[Opening RECORDS PROVIDED section]

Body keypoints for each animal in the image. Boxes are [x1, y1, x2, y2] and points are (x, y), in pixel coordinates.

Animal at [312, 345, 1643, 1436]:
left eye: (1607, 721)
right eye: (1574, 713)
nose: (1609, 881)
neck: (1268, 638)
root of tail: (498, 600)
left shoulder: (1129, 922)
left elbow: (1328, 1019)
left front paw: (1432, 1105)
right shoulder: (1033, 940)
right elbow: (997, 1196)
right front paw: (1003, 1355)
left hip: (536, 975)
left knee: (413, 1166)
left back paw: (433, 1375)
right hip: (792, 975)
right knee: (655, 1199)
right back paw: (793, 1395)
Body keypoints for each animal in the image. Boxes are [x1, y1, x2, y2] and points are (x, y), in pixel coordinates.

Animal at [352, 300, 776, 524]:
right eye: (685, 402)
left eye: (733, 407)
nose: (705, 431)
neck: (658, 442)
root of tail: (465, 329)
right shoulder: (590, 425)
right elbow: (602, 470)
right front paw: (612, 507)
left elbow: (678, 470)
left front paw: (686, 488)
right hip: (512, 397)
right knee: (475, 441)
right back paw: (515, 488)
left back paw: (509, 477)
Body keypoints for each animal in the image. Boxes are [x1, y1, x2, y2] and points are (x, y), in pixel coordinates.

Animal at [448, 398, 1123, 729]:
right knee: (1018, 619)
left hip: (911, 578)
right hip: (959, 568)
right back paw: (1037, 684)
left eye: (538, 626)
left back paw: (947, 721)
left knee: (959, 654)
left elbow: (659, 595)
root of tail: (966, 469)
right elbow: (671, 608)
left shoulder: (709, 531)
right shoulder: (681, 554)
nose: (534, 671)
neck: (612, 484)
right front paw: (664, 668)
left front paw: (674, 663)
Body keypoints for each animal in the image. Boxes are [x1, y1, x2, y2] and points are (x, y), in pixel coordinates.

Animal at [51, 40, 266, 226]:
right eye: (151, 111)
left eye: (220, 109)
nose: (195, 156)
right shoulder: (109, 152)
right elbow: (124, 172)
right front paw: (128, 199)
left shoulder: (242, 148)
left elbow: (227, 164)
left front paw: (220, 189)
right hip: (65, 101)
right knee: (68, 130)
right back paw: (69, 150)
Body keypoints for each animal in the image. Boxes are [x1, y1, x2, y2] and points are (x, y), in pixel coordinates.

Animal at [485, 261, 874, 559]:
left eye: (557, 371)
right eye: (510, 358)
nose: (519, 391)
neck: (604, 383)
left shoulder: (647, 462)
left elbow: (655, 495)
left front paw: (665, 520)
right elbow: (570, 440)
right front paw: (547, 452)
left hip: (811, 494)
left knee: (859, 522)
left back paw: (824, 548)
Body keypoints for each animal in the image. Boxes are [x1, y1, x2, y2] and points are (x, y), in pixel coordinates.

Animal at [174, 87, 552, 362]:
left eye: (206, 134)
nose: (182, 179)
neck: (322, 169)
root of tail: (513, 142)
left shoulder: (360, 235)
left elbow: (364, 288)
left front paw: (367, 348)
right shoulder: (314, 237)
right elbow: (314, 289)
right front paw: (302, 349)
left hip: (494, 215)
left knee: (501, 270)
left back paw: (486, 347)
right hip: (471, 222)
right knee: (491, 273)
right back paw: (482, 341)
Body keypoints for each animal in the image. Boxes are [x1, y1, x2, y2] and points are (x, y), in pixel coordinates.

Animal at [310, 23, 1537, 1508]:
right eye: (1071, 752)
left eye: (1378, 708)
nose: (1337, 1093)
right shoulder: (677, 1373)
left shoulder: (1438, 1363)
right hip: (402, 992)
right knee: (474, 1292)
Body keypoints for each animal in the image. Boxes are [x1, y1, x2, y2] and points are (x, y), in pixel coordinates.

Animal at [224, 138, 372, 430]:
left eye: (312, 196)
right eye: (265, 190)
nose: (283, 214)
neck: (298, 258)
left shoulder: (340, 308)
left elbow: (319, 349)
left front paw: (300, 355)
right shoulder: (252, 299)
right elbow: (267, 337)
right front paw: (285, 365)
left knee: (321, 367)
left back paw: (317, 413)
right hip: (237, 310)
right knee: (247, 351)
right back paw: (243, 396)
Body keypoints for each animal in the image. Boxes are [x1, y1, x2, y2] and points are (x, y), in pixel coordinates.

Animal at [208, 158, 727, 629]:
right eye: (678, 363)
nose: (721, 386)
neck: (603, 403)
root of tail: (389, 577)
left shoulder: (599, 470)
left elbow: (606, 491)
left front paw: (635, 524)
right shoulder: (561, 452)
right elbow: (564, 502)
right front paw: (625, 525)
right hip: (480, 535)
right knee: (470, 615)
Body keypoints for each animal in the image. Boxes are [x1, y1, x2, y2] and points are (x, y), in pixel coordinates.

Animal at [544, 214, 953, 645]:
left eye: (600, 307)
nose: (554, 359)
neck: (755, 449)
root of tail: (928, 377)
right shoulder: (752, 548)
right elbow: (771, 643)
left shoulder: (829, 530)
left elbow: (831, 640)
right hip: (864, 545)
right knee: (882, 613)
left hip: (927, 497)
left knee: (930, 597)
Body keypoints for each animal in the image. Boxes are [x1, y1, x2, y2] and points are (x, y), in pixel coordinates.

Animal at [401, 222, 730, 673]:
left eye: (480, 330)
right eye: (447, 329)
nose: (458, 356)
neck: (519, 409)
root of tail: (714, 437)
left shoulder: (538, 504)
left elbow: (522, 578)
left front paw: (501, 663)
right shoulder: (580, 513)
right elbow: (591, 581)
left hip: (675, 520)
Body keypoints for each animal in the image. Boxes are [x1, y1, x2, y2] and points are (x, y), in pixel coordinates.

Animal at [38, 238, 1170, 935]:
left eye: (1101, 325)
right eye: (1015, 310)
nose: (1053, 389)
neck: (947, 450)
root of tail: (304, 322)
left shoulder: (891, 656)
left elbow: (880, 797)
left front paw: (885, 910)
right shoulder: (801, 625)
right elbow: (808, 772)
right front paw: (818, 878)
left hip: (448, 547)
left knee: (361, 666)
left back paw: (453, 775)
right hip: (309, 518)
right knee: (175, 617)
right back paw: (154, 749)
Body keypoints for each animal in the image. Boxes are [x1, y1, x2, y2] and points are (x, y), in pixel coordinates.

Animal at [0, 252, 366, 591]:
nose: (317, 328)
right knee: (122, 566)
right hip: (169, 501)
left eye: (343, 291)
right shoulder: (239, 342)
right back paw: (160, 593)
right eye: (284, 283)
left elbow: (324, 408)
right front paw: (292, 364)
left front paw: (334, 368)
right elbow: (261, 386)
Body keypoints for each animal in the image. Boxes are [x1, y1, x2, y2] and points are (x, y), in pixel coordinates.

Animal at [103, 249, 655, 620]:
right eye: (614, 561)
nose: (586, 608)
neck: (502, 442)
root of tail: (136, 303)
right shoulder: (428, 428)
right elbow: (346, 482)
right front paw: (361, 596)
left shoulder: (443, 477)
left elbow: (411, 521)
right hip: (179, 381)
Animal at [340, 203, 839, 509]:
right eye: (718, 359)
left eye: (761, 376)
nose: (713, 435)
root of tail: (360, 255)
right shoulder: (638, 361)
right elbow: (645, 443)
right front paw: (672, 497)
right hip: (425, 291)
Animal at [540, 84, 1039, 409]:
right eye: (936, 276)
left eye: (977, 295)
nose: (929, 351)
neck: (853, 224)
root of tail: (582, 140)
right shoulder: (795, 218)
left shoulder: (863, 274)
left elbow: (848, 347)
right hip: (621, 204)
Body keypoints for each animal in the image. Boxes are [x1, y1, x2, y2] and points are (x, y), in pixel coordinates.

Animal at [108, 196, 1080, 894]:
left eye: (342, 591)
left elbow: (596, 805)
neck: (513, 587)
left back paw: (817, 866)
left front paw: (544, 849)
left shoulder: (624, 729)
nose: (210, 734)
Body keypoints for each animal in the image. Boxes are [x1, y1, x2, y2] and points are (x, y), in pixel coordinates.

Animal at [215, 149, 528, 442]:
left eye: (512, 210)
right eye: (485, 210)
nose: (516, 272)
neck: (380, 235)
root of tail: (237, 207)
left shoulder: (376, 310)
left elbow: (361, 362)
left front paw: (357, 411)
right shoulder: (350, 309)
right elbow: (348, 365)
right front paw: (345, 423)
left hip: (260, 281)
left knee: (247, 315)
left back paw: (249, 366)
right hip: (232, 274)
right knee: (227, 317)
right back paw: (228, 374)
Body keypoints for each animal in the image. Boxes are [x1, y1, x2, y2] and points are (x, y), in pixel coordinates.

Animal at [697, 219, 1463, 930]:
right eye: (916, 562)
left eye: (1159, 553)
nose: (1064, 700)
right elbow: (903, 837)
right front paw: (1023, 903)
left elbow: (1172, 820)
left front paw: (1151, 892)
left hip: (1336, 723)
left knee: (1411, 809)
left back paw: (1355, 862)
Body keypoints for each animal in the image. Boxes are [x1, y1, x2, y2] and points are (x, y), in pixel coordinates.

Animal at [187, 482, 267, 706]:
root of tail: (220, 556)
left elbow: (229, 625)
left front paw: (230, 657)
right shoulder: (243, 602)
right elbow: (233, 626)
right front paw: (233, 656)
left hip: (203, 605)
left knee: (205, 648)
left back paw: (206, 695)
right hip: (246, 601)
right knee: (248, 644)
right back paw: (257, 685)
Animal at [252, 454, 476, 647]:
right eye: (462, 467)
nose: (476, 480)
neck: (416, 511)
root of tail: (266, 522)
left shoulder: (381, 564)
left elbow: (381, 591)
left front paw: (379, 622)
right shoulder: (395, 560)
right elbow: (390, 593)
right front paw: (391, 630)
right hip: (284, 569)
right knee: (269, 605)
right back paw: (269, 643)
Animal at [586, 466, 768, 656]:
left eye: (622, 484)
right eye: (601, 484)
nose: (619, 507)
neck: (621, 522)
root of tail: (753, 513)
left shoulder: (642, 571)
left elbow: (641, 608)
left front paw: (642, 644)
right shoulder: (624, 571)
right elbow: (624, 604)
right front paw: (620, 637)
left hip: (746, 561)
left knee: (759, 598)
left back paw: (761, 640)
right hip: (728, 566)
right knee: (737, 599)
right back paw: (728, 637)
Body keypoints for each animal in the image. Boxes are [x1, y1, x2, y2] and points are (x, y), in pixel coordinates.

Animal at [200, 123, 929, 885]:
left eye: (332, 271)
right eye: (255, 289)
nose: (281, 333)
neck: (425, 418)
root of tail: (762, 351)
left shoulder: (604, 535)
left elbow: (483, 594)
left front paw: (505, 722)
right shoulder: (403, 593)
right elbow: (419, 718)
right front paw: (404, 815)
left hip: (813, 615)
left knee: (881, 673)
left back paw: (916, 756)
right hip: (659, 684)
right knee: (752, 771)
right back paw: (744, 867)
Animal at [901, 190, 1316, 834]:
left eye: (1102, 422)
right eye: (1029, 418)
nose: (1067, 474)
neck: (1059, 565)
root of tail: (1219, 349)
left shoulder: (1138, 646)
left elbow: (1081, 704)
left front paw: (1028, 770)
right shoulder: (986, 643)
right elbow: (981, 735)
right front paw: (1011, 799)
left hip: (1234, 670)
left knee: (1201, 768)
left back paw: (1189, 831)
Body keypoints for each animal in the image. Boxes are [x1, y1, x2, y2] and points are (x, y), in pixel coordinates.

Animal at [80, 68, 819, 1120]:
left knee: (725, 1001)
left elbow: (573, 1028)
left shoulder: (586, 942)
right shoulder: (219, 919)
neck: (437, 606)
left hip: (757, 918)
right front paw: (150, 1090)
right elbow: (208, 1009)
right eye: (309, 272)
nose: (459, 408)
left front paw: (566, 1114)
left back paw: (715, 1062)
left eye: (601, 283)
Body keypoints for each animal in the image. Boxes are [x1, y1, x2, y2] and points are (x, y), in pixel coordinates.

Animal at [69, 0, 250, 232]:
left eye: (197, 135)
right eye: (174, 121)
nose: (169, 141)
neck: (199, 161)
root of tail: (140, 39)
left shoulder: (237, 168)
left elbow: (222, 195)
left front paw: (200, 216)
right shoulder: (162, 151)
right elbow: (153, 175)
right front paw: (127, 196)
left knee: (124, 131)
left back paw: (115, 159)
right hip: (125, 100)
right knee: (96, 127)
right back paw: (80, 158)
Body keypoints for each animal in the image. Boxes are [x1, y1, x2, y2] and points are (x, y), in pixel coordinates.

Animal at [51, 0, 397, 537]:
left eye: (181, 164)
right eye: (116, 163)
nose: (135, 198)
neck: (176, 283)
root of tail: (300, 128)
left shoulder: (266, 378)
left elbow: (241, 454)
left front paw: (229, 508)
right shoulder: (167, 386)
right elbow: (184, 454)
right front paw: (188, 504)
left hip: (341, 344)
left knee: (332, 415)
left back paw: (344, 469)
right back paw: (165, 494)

[Closing RECORDS PROVIDED section]

• ACTIVITY: Of all the entries above, repeat only the lines from the line that has "left shoulder: (1129, 922)" to the line that has "right elbow: (602, 470)", both lines included, exactly.

• SOLUTION FOR THIS EXERCISE:
left shoulder: (1129, 922)
left elbow: (1328, 1019)
left front paw: (1432, 1105)
right shoulder: (1033, 940)
right elbow: (997, 1196)
right front paw: (1003, 1355)
left hip: (536, 975)
left knee: (413, 1166)
left back paw: (433, 1375)
right hip: (792, 975)
right knee: (655, 1199)
right back paw: (793, 1395)
Body keypoints for each animal in the image. Boxes are [x1, y1, x2, y2] and points are (x, y), in pixel coordinates.

Animal at [352, 300, 776, 524]:
right eye: (685, 402)
left eye: (733, 407)
nose: (705, 431)
neck: (658, 442)
root of tail: (465, 329)
right shoulder: (590, 425)
right elbow: (602, 470)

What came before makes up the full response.